Another Republican was even more critical of securitization: Tom Foley, the Greenwich businessman now seeking the party's nomination to succeed Rell as governor. He had strong words for the spending habits of the Capitol and the current occupant of the office on the second floor:

"I think that's a huge mistake," Foley said of going forward with the $1.3 billion in securitization. "It's very imprudent. That's borrowing money from our children to pay for our current expenses.

"The governor is head of the Bond Commission. She decides what gets borrowed, and I think to borrow money for current expenses to avoid reducing the cost of government is very imprudent," he continued. "I say don't do it, and that forces the Democratically controlled legislature and the governor to work together and make the cost reductions we need to make."

Rep. Cameron Staples, D-New Haven, the co-chairman of the Finance Committee, isn't categorically opposed to securitization, but said it must come from some new source of revenue, rather than siphoning away existing tax or fee revenue to create an even larger deficit once the current budget expires.

"If we're going to securitize a revenue stream, it should be a new revenue stream," Staples said. "Otherwise we're just stealing from ourselves. if we need to create new revenue and leverage it, it may not be the worst idea, but we haven't seen the details yet. We need to see that."

Proposals passed around the Capitol would use some of the revenue from Rell's proposal to add Keno to the state lottery system for securitization. That and other reforms to give merchants and customers greater access to state gambling could yield from $92.5 million to $116 million, according to a summary of proposals made to the Connecticut Lottery Corp.

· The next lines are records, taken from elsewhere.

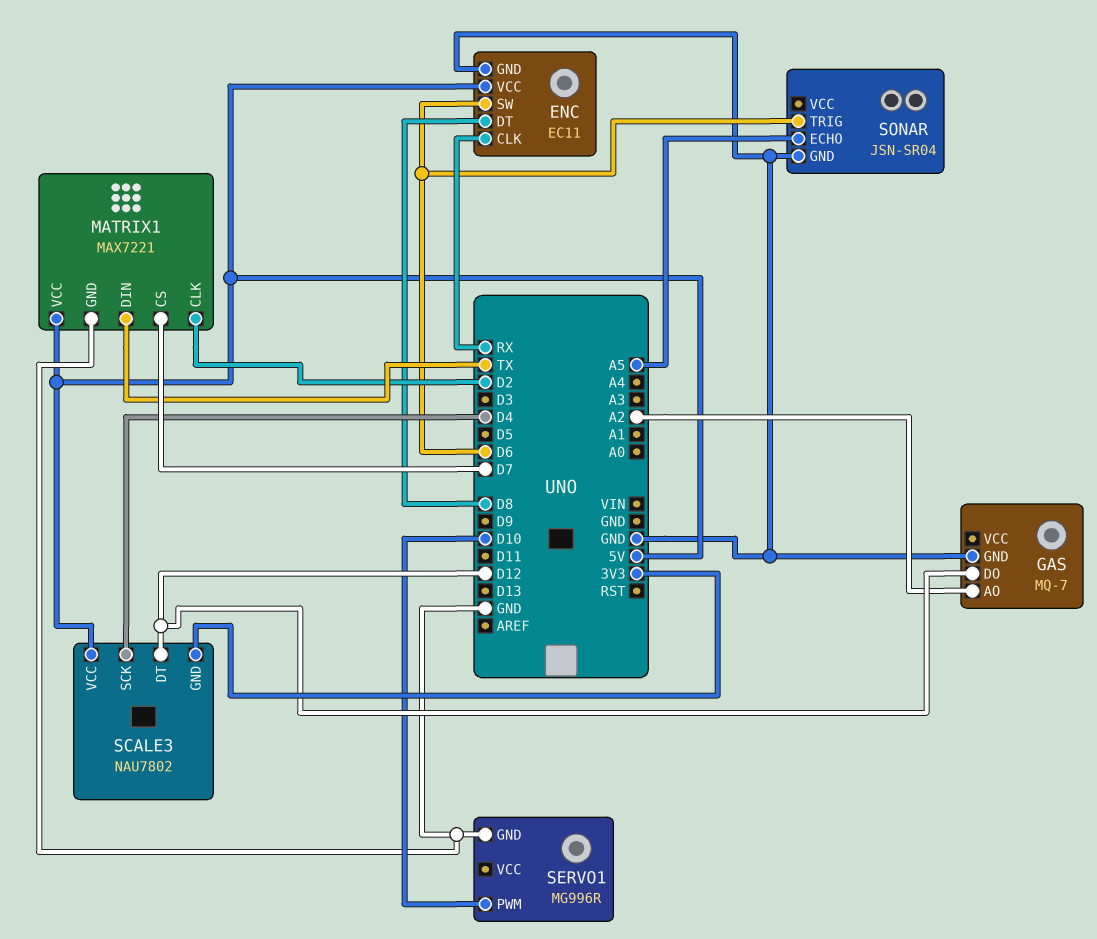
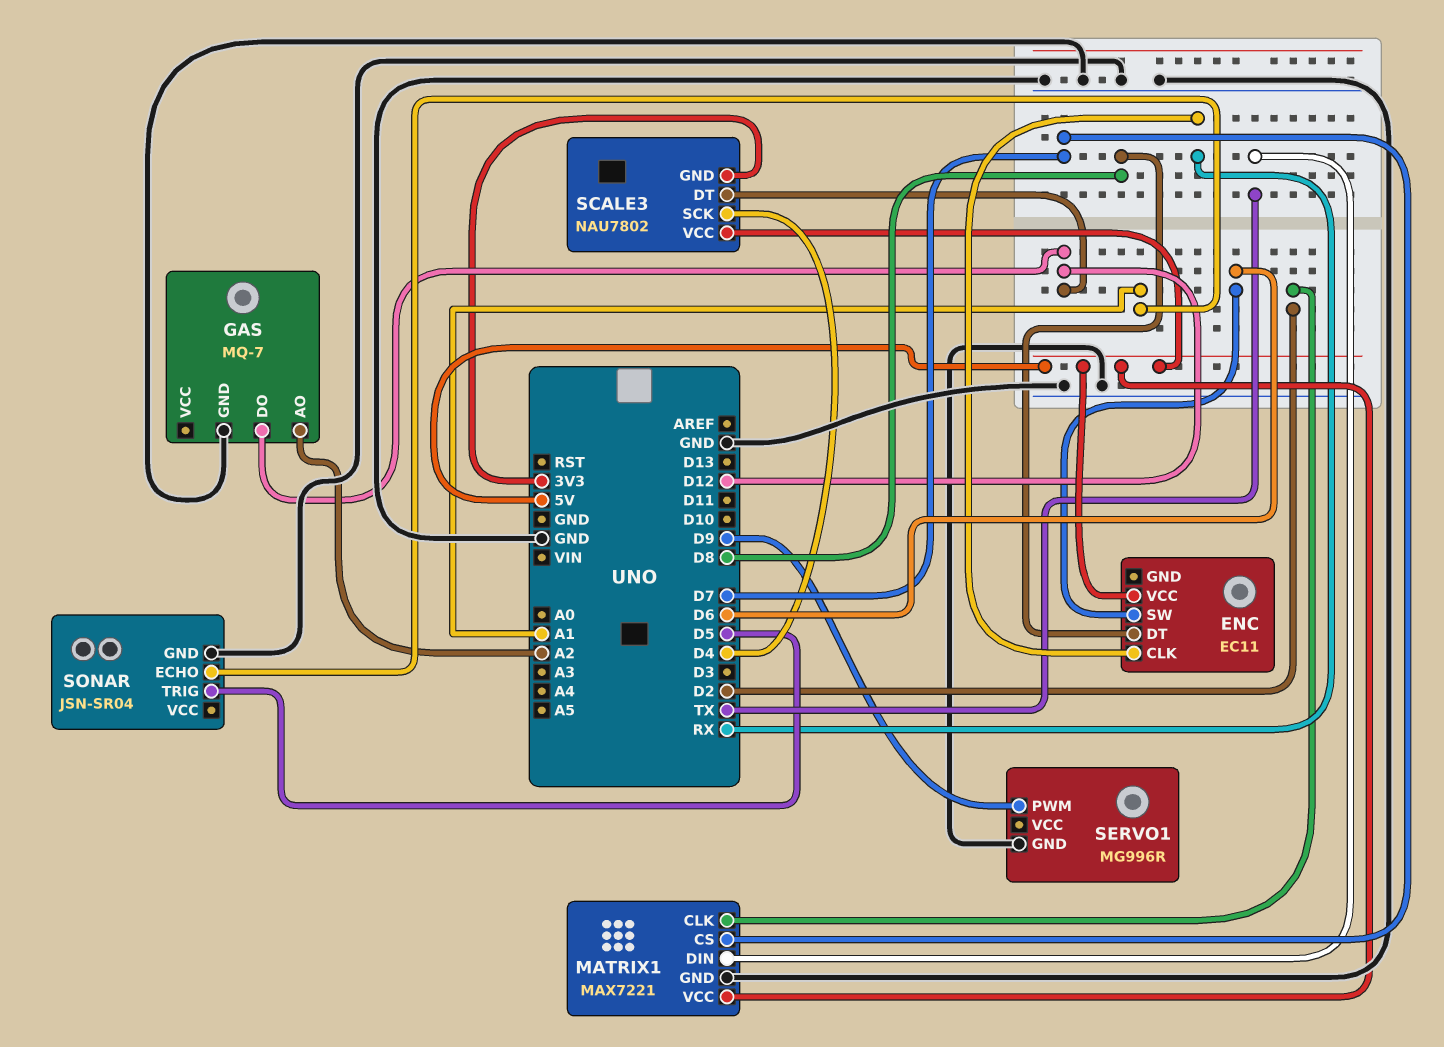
ENC pin GND: GND -> none
SERVO1 pin PWM: D10 -> D9
SONAR pin ECHO: A5 -> A1
SONAR pin TRIG: D6 -> D5

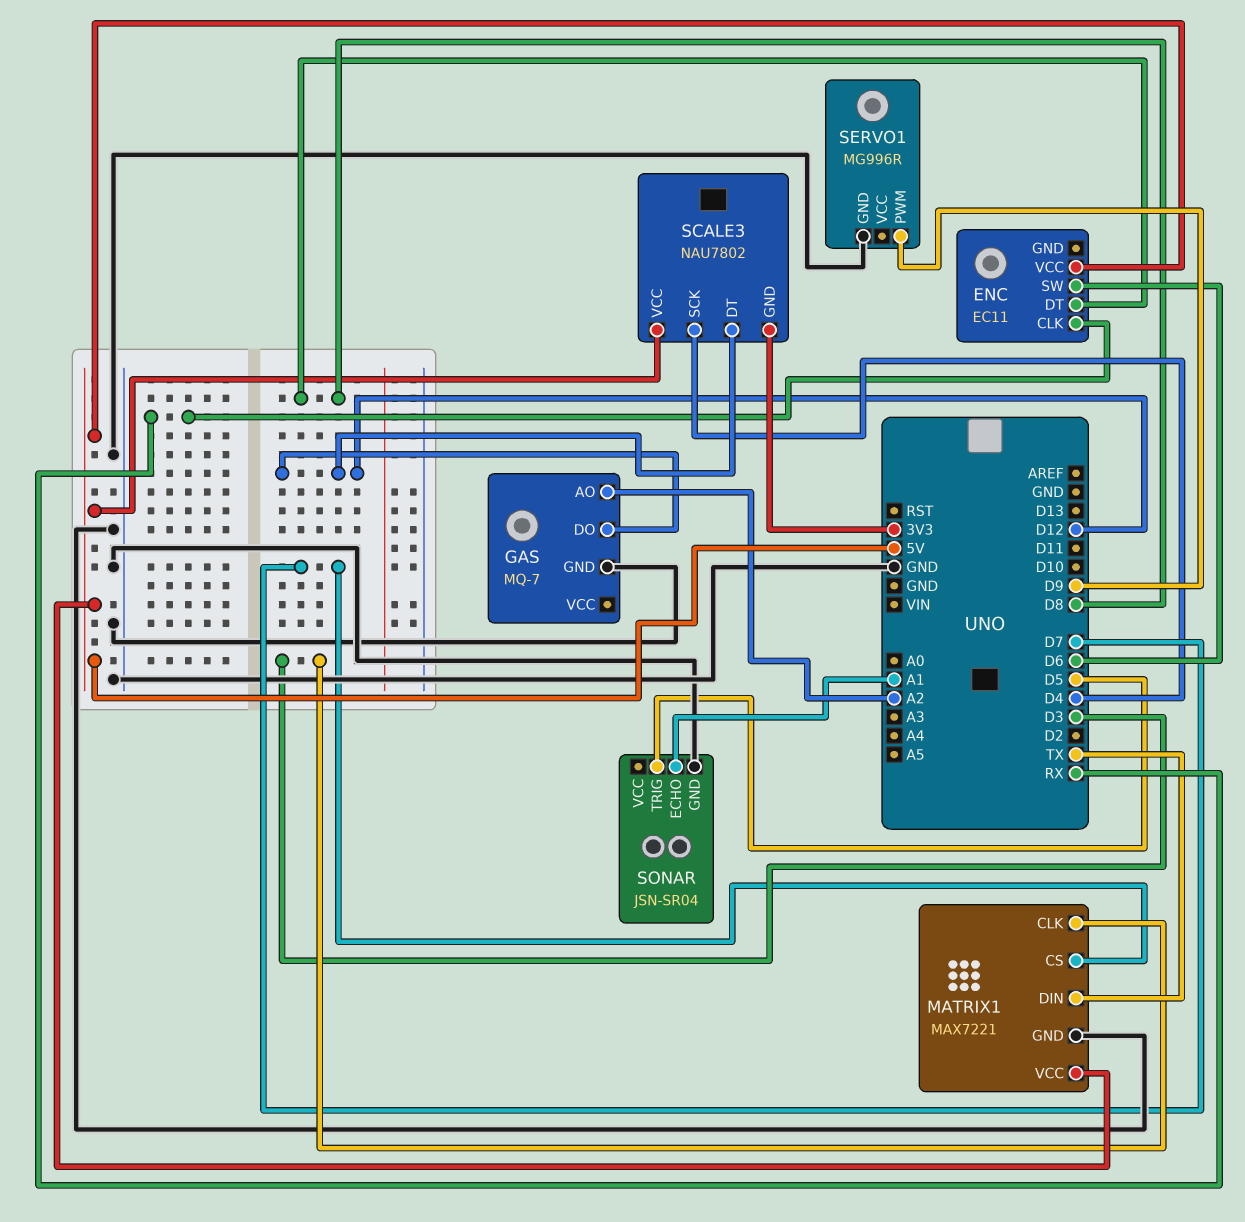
MATRIX1 pin CLK: D2 -> D3

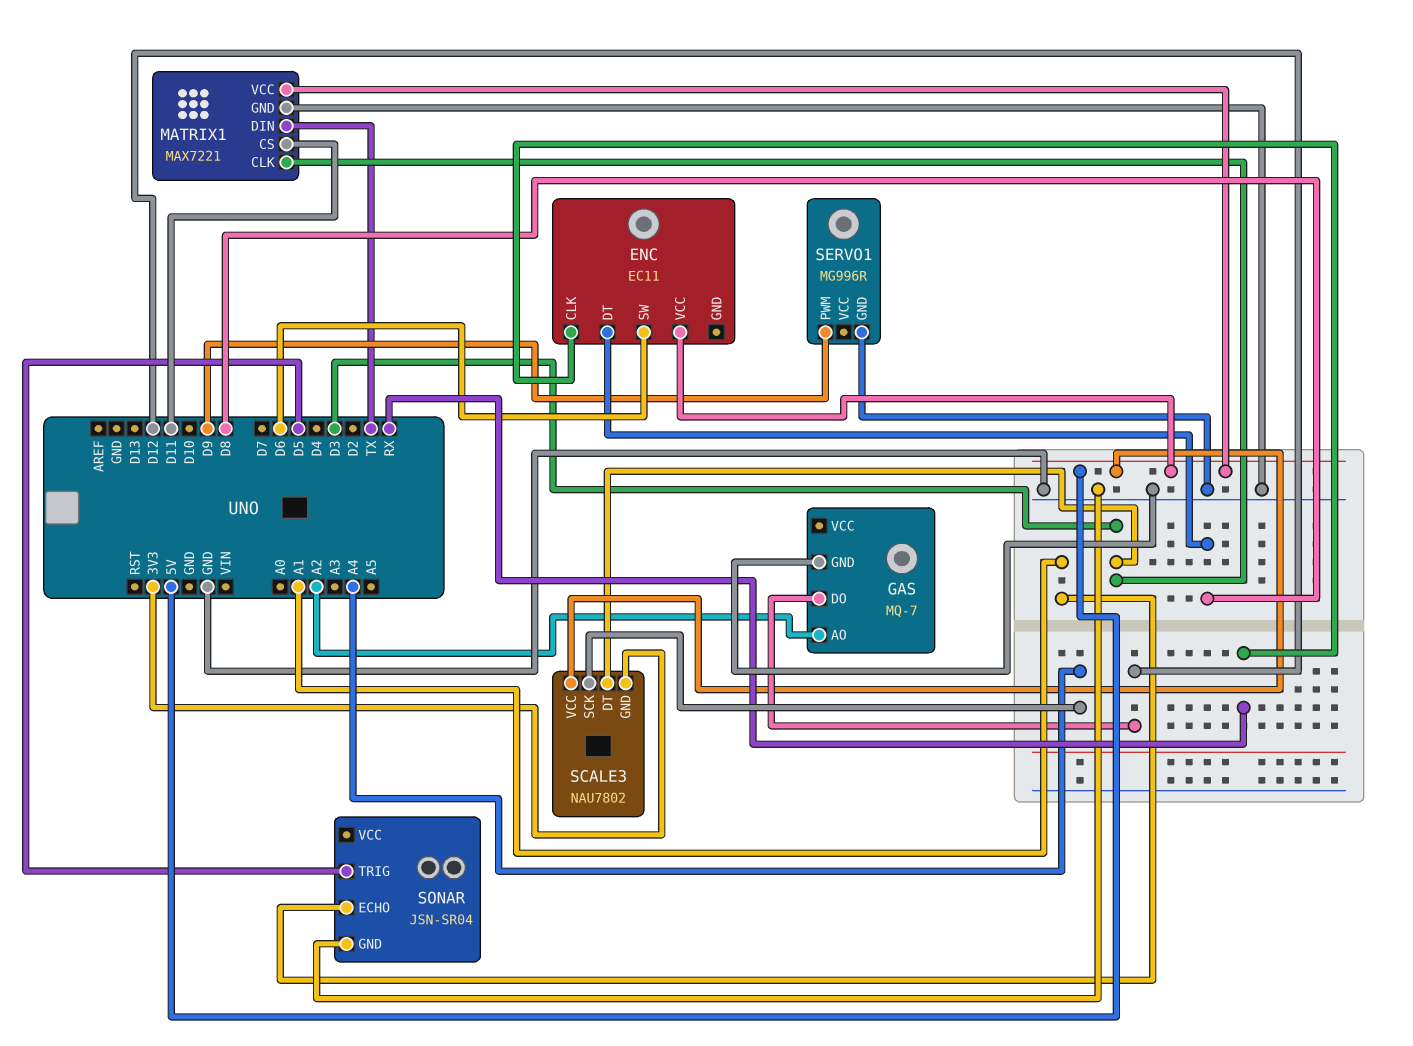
MATRIX1 pin CS: D7 -> D11
SCALE3 pin DT: D12 -> D3
SCALE3 pin SCK: D4 -> A4

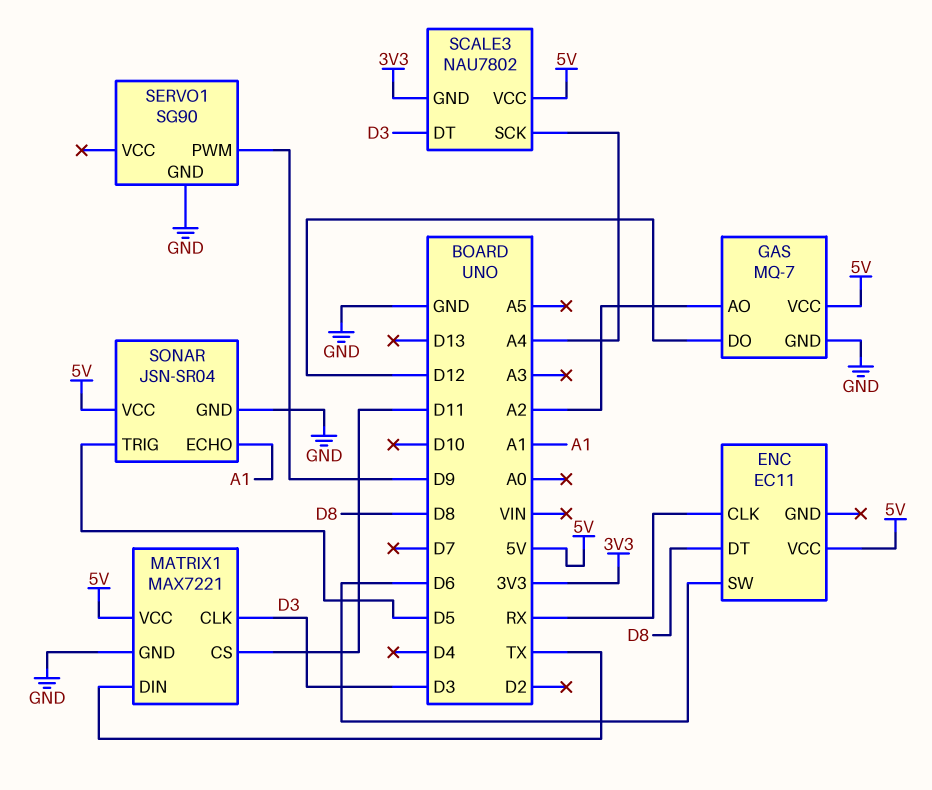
GAS pin VCC: none -> 5V
SERVO1: MG996R -> SG90
SONAR pin VCC: none -> 5V

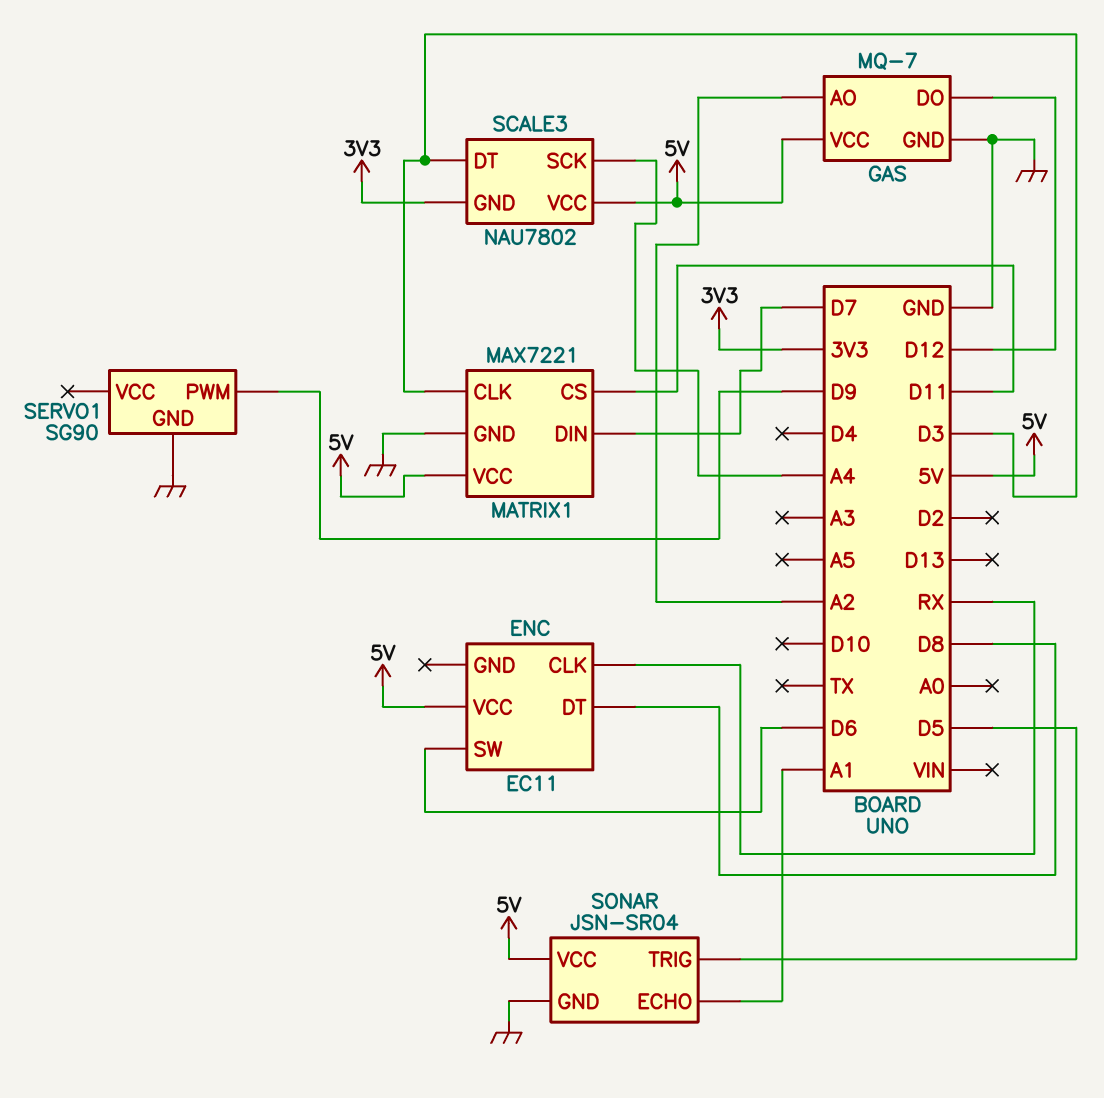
MATRIX1 pin DIN: TX -> D7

But OPM officials say they won't take all the money to back their $1.3 billion from the lottery system. Some of it will have to come from elsewhere. And until those officials say where the rest is coming from, neither the legislators nor their constituents have all the information they deserve about this budget.



Update:

And... it's out. The 11-page report from OPM reviews a handful of funding options and settles on two: temporarily "capturing" some of the surcharges on Connecticut ratepayers' electric bills, which is clearly the preferred option, or developing new revenue through the additions and modifications to the lottery to support bonds. The strong wording of the report suggests the administration would not approve any plan that captures general fund revenues to fund bonds, primarily because, to the bond ratings that already have Connecticut on notice, that might look like the move that finally gets the state downgraded. More on this in the a.m.